Dataset entries
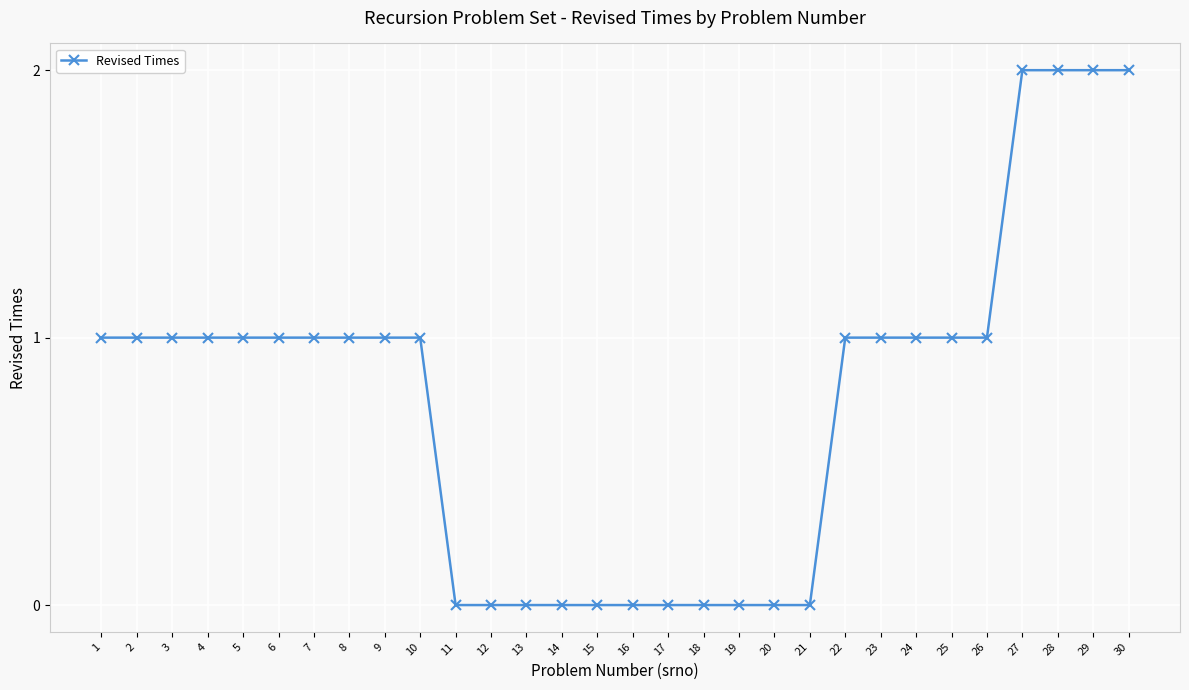

What is the ratio of the value at 24 to the value at 30?

0.5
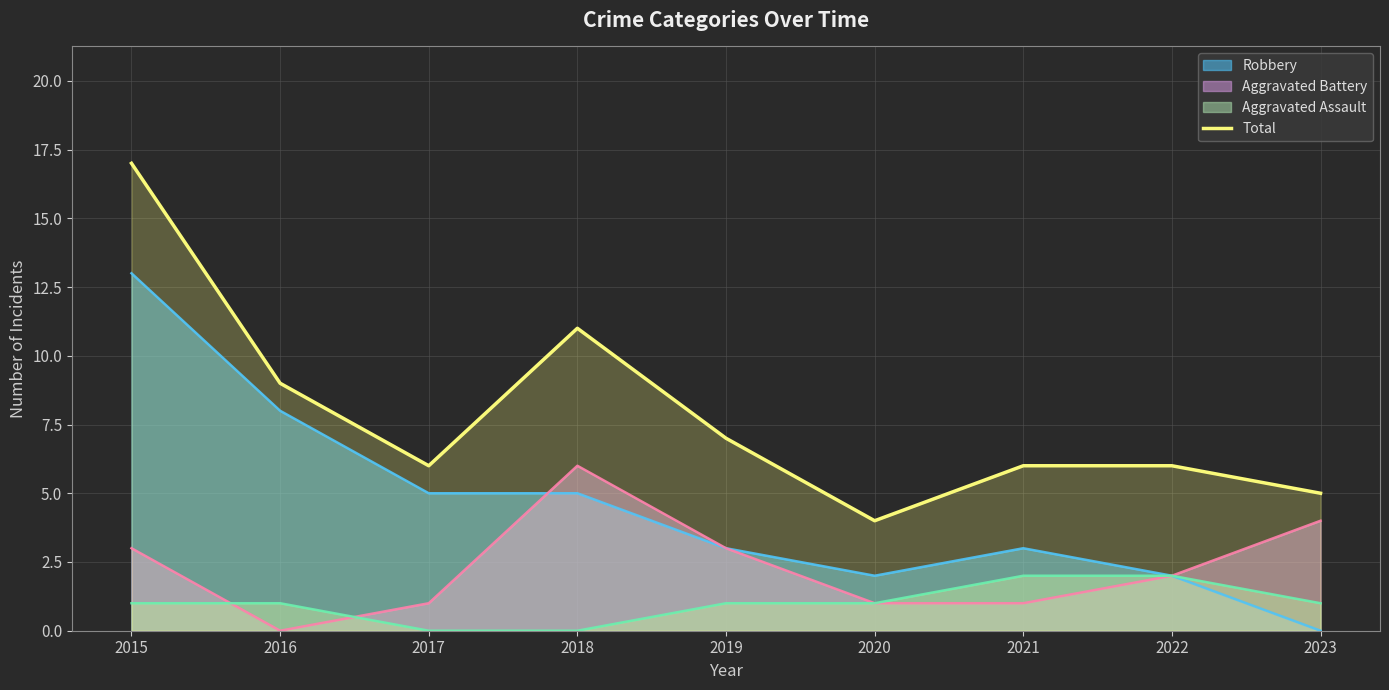

What is the spread (max minus min) of values at 2016?

9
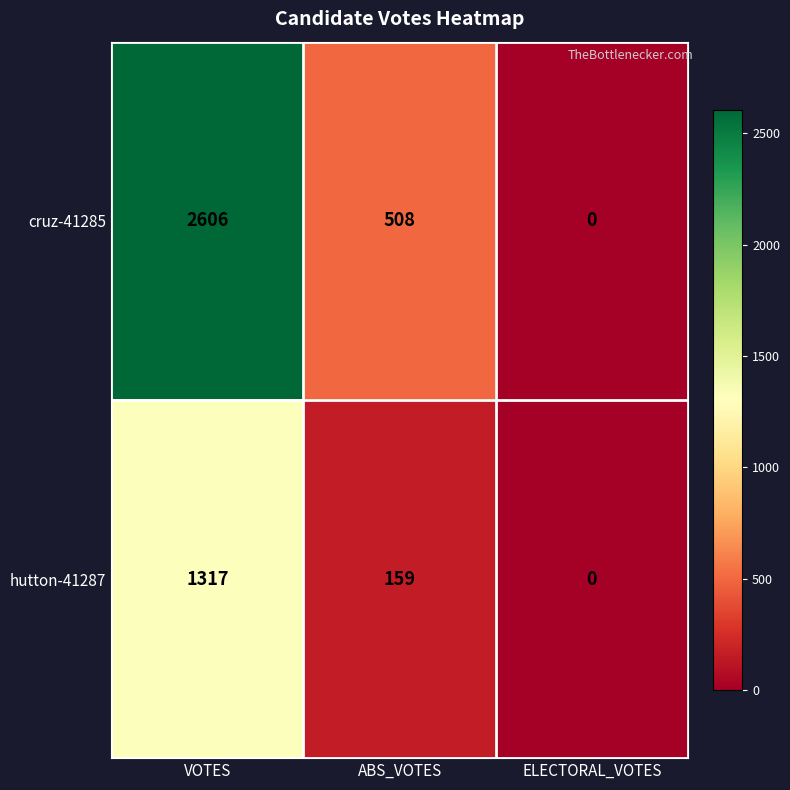

Rank the series by their average value, from lowest to highest.

hutton-41287, cruz-41285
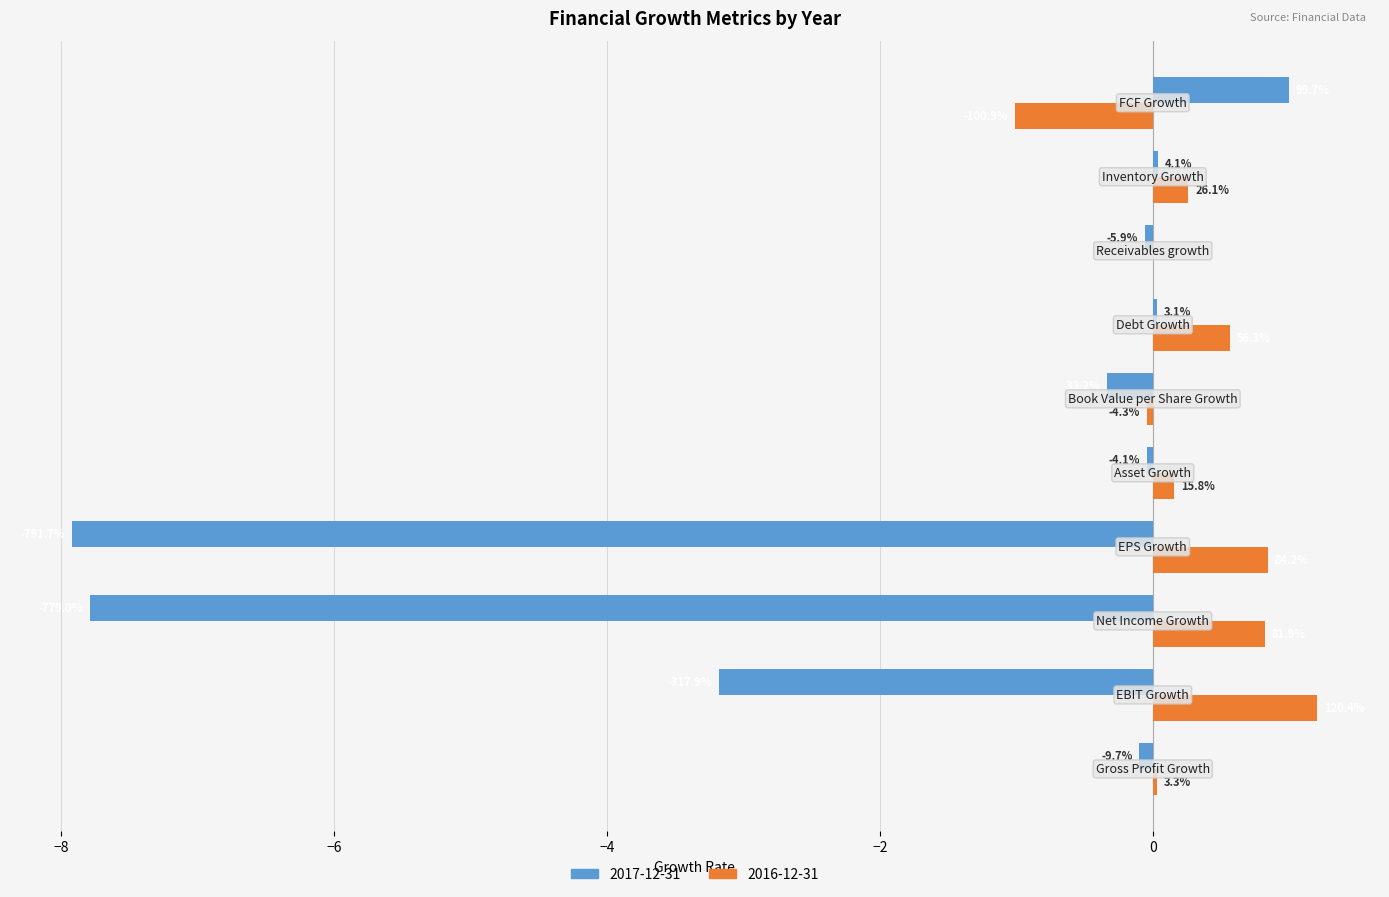

What is the label of the 2nd bar from the right?

Inventory Growth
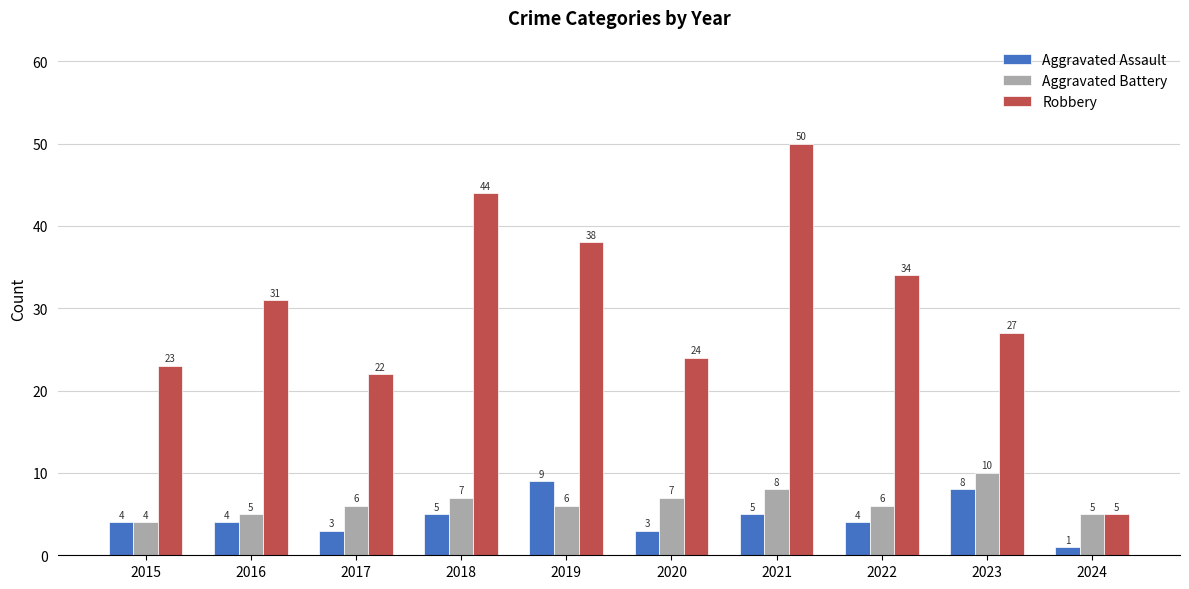

How many series are shown in this chart?

3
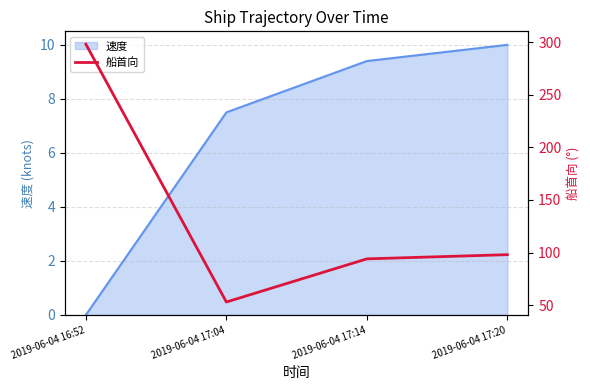

Rank the categories by 速度 value from lowest to highest.

2019-06-04 16:52, 2019-06-04 17:04, 2019-06-04 17:14, 2019-06-04 17:20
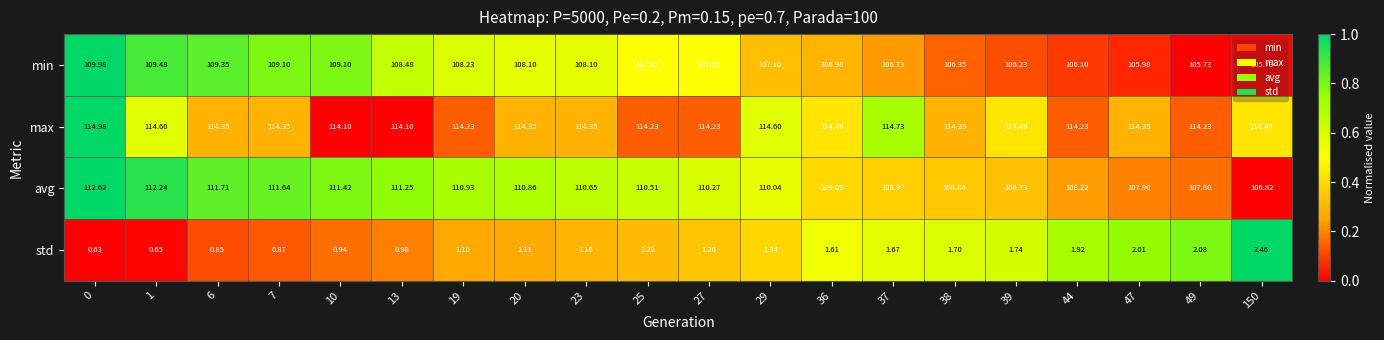

Which series has the largest total across all categories?

max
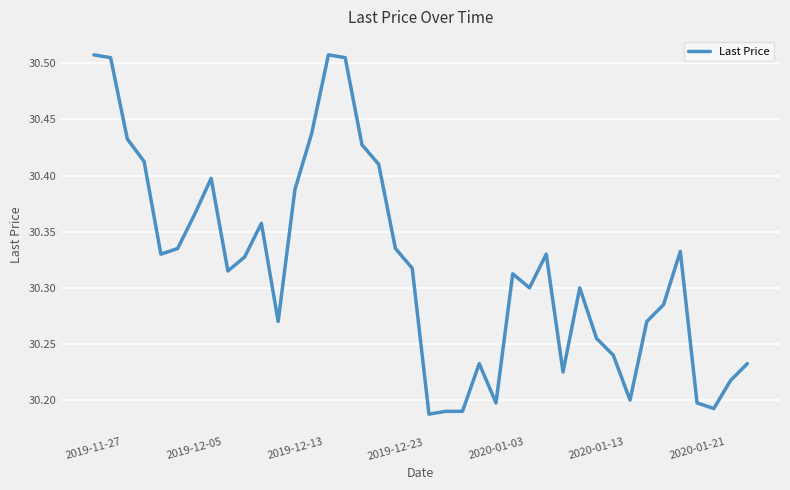

Count the values in the range 30 to 31.

40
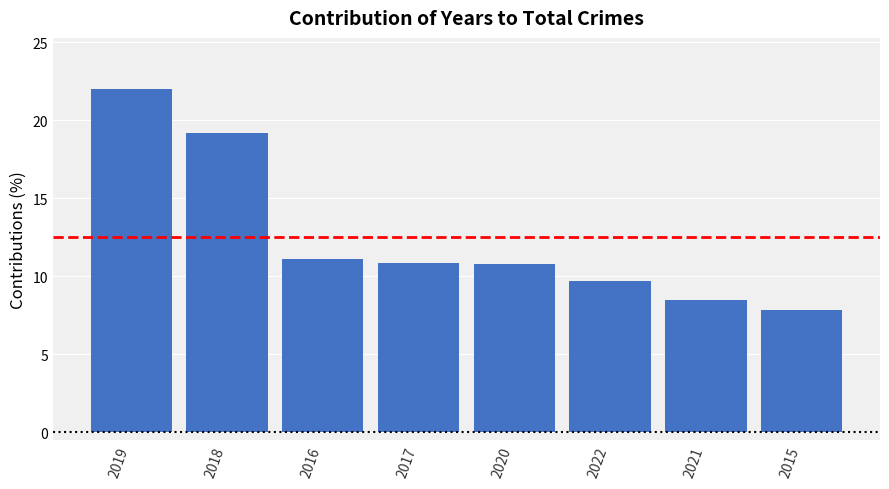

Does the chart contain stacked bars?

No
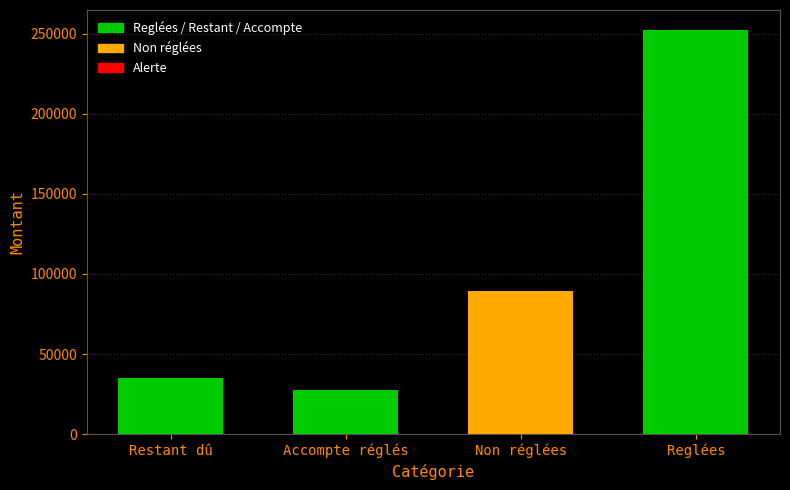

What is the smallest value displayed?

27595.3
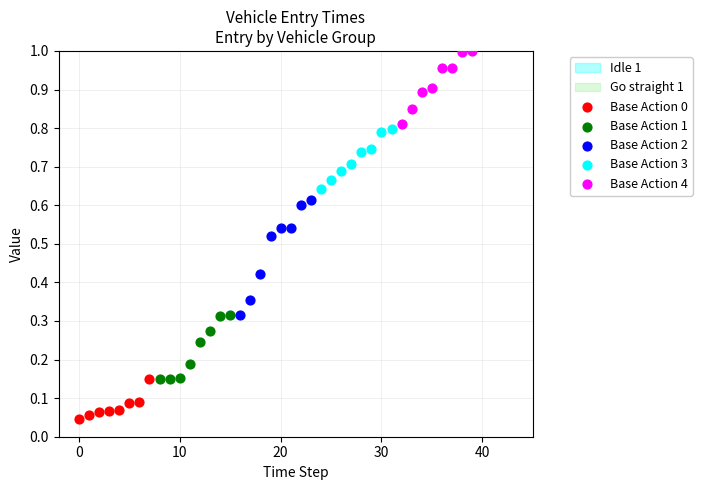

Which series contains the highest Y value?

Base Action 4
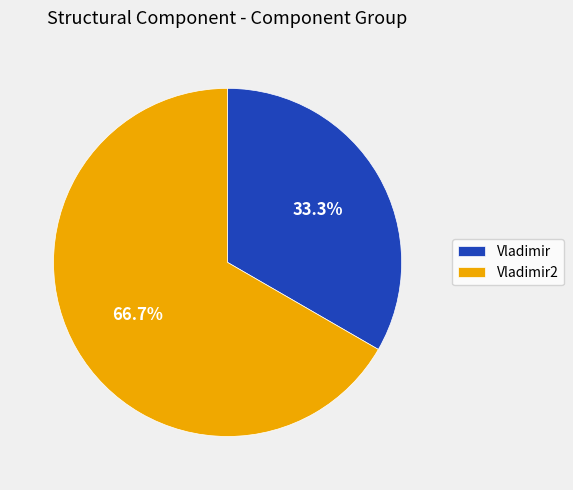

Between Vladimir2 and Vladimir, which is larger?

Vladimir2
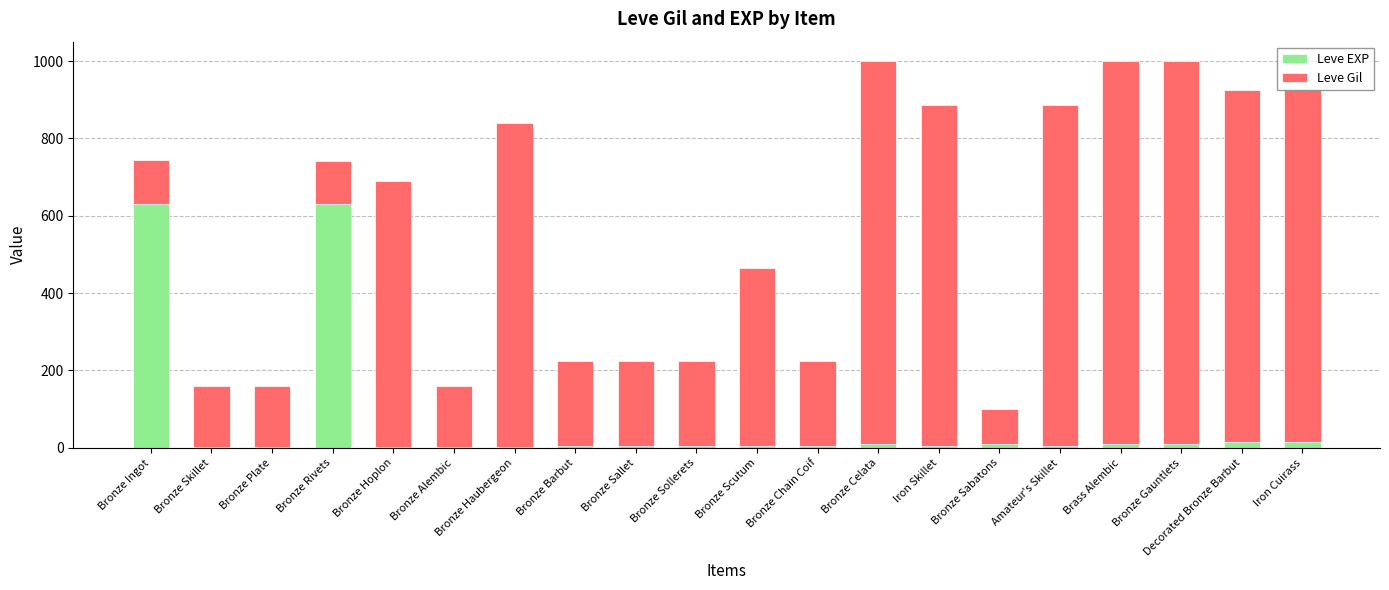

Is it true that Leve EXP equals 198 at Bronze Rivets?

False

DESCRIPTION OF THE TASK: Please reproduce all of the material above line for line, leaving out the pictures.

SOLUTION FOR THIS EXERCISE:
What is the ratio of the value at 24 to the value at 30?

0.5

What is the spread (max minus min) of values at 2016?

9

Rank the series by their average value, from lowest to highest.

hutton-41287, cruz-41285

What is the label of the 2nd bar from the right?

Inventory Growth

How many series are shown in this chart?

3

Rank the categories by 速度 value from lowest to highest.

2019-06-04 16:52, 2019-06-04 17:04, 2019-06-04 17:14, 2019-06-04 17:20

Which series has the largest total across all categories?

max

Count the values in the range 30 to 31.

40

Does the chart contain stacked bars?

No

What is the smallest value displayed?

27595.3

Which series contains the highest Y value?

Base Action 4

Between Vladimir2 and Vladimir, which is larger?

Vladimir2

Is it true that Leve EXP equals 198 at Bronze Rivets?

False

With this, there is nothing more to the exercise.